▸ **What this task involves**
Which lines below contain "input"? Copy every one of them.

▸ **Supplied data**
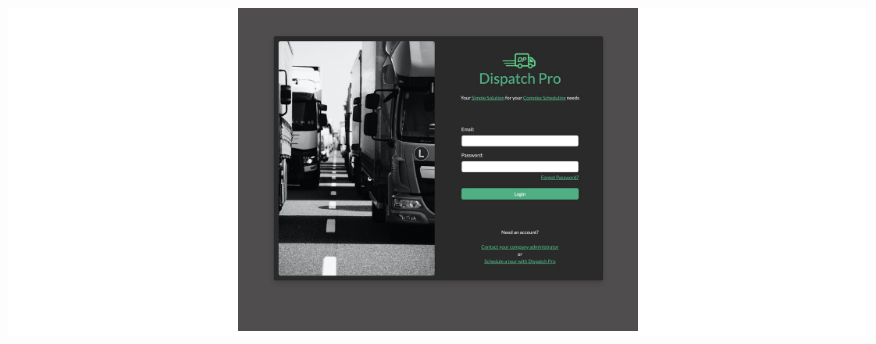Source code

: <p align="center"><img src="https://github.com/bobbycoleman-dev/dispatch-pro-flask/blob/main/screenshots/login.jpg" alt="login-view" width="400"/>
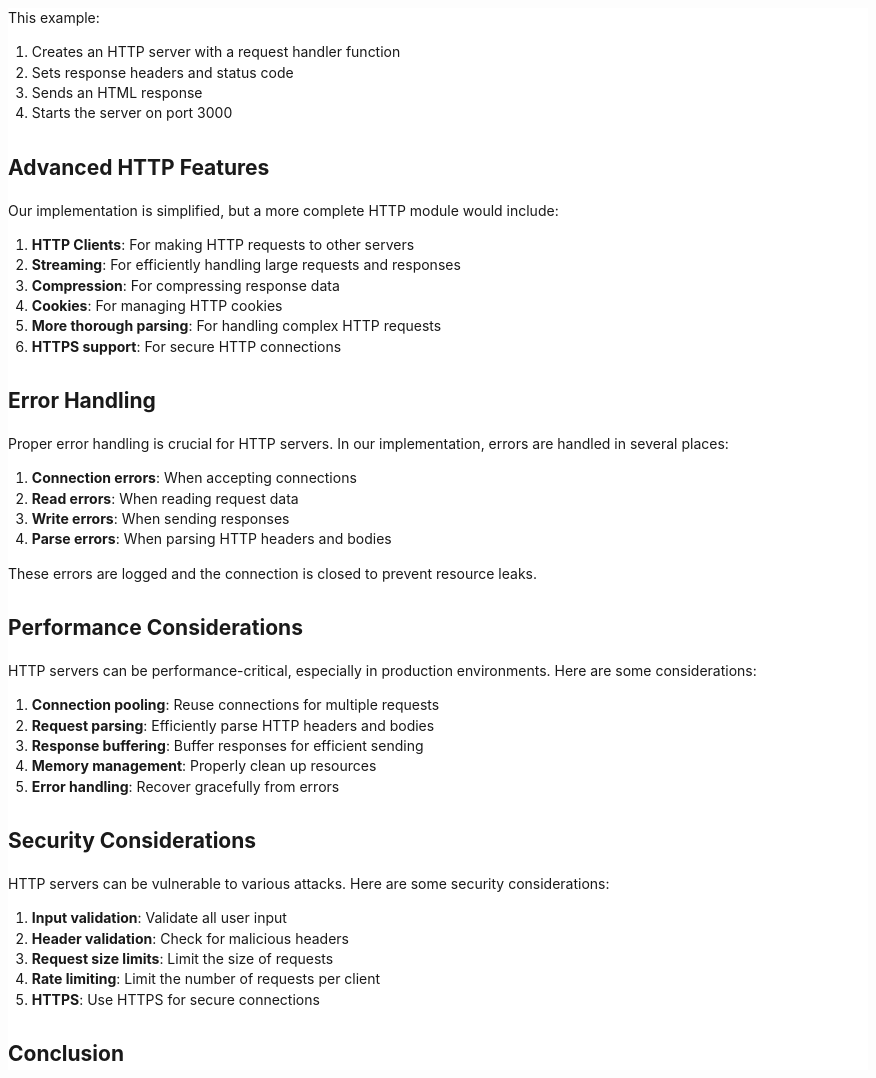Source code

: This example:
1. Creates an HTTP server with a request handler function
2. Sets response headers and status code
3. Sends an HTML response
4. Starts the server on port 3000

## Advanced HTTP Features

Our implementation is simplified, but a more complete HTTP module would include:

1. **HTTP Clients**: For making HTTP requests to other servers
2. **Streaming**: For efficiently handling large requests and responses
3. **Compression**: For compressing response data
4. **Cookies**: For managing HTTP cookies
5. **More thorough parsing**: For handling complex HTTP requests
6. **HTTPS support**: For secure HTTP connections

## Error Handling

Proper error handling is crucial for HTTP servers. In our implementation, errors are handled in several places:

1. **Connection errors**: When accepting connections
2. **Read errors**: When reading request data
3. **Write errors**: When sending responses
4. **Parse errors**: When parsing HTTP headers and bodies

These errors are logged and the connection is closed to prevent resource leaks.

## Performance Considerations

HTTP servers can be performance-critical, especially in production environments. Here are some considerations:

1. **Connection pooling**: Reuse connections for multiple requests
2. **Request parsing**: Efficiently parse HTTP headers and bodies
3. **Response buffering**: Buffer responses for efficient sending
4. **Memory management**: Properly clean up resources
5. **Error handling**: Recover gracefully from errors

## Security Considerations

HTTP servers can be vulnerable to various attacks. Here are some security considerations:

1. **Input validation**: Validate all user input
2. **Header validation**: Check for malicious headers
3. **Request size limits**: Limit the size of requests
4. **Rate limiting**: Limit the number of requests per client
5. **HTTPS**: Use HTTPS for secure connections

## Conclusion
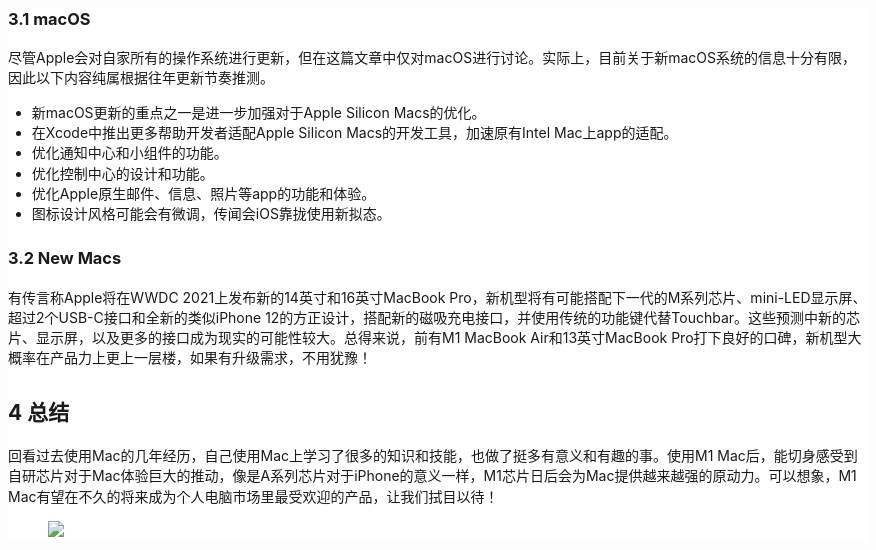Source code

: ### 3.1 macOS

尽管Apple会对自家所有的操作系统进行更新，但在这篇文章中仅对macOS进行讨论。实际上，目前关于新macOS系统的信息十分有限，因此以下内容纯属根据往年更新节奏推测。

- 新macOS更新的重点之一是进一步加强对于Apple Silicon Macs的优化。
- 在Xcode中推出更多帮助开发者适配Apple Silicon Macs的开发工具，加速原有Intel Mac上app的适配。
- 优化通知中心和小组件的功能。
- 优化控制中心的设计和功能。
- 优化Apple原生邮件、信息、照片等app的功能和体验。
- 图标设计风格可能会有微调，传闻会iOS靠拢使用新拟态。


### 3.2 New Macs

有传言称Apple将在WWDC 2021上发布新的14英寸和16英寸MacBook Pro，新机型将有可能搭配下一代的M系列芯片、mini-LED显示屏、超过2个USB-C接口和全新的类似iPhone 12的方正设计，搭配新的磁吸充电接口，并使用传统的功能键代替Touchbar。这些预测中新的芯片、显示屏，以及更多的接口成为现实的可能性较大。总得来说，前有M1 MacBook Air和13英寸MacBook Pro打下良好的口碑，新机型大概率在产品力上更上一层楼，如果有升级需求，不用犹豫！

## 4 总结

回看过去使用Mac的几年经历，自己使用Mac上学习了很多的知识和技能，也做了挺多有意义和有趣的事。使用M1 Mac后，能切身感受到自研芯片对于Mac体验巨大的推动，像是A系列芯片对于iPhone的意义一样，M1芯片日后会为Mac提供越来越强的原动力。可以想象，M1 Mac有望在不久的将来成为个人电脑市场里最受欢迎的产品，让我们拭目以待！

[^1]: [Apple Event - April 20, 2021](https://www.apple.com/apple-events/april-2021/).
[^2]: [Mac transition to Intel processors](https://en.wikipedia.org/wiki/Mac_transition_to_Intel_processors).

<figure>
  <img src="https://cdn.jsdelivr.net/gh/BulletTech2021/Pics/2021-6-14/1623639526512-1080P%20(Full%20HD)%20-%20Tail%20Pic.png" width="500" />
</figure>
* * *
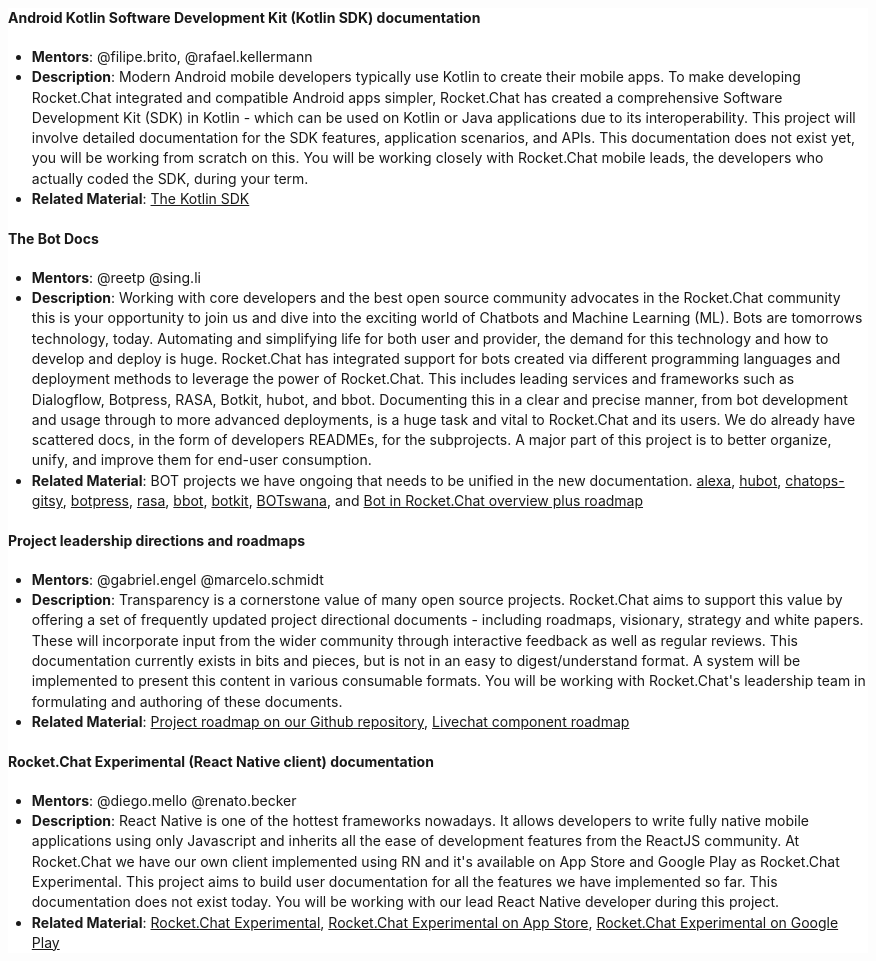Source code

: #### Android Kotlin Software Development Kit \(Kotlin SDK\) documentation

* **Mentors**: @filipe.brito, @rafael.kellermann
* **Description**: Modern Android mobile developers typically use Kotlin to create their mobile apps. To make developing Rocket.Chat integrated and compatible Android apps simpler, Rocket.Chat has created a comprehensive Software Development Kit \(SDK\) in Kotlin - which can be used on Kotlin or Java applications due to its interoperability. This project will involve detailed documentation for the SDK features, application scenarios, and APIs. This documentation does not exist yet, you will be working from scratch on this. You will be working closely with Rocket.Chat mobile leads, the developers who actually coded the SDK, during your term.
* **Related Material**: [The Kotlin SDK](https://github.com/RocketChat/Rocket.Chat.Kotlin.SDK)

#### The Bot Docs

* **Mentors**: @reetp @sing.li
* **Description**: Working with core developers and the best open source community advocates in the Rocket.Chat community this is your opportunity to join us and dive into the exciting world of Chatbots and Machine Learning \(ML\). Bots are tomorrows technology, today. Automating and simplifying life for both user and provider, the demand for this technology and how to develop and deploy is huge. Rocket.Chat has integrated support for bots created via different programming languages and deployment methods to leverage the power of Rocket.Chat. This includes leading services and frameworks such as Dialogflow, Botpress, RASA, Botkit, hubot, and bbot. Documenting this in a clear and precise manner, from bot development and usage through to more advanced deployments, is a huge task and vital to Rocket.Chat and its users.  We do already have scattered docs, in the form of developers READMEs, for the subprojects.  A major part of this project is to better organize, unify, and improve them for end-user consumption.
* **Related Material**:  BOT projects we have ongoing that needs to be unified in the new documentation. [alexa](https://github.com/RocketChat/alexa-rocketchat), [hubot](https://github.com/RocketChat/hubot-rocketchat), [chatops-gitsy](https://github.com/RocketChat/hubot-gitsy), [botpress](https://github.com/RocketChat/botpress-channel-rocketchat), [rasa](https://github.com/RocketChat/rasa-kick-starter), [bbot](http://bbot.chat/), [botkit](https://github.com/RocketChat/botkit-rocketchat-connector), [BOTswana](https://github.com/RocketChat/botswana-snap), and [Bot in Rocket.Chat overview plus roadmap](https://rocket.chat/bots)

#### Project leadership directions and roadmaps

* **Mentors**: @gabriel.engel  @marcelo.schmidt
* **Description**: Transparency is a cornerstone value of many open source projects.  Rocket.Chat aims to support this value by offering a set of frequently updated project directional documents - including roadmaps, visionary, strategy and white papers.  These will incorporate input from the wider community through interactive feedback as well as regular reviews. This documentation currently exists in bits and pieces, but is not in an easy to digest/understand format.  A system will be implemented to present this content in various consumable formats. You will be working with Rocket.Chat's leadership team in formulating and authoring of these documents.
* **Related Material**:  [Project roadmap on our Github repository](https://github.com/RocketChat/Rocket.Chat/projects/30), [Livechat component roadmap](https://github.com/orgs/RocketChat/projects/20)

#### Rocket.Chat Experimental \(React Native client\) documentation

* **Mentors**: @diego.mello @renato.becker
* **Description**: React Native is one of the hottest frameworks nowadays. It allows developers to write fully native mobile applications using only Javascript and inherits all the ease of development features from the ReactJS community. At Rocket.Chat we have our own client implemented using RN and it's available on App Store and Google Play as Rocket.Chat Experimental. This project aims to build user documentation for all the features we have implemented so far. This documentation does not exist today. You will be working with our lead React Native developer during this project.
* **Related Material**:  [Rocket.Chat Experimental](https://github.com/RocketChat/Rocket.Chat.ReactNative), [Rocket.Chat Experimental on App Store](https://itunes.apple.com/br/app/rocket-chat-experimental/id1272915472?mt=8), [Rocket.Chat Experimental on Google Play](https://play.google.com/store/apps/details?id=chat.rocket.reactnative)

▸ **Response to this task**
1. **Input validation**: Validate all user input
* **Description**: Transparency is a cornerstone value of many open source projects.  Rocket.Chat aims to support this value by offering a set of frequently updated project directional documents - including roadmaps, visionary, strategy and white papers.  These will incorporate input from the wider community through interactive feedback as well as regular reviews. This documentation currently exists in bits and pieces, but is not in an easy to digest/understand format.  A system will be implemented to present this content in various consumable formats. You will be working with Rocket.Chat's leadership team in formulating and authoring of these documents.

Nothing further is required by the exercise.